O presidente da Comissão de Defesa da Cidadania lembrou, ainda, que o relatório e o documentário seguirão amanhã para Brasília com a deputada Ceça Ribeiro (PT), que, junto com o deputado federal Paulo Rubem Santiago (PT), levará cópias das denúncias para a Presidência do Incra, o Ministério da Reforma Agrária, as Presidências da Câmara e do Senado Federal.
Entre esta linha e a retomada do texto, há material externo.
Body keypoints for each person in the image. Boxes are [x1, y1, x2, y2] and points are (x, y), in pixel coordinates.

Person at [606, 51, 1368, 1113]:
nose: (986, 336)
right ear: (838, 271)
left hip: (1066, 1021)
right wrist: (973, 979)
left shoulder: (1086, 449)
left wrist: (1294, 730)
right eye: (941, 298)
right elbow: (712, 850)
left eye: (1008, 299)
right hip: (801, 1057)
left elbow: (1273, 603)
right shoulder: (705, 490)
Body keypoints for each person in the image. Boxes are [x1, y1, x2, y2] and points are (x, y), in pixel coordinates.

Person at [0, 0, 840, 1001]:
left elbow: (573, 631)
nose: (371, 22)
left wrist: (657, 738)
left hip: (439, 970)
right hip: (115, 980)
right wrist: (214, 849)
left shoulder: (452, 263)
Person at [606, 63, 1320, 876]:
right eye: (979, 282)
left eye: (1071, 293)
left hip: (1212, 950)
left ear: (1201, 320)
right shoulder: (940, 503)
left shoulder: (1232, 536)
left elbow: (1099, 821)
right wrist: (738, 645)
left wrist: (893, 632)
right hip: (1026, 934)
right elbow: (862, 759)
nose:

Os parlamentares pretendem incluir os conflitos agrários na agenda da visita que o presidente Lula da Silva fará ao Estado neste mês. O deputado soldado Moisés Filho (PL) afirmou que se sentia constrangido “com o uso indevido da Polícia Militar” e pediu providências “para evitar que novos fatos, que denigrem a corporação, voltem a ocorrer”.
Em Aliança, o coordenador do MST em Pernambuco, Jaime Amorim, e os advogados dos camponeses, Bruno Ribeiro e João Arnaldo, denunciaram que a usina falida tem dívidas com o Governo Federal de R$ 245 milhões (cálculo de 1998) e patrimônio 20 vezes menor. Eles pediram providências para agilizar o processo de desapropriação com troca de dívidas por terra. As denúncias foram acompanhadas por Andressa Caldas, representante da Agência de Direitos Humanos Justiça Global, que fornece informações para a Organização das Nações Unidas (ONU) e Organizações dos Estados Americanos (OEA).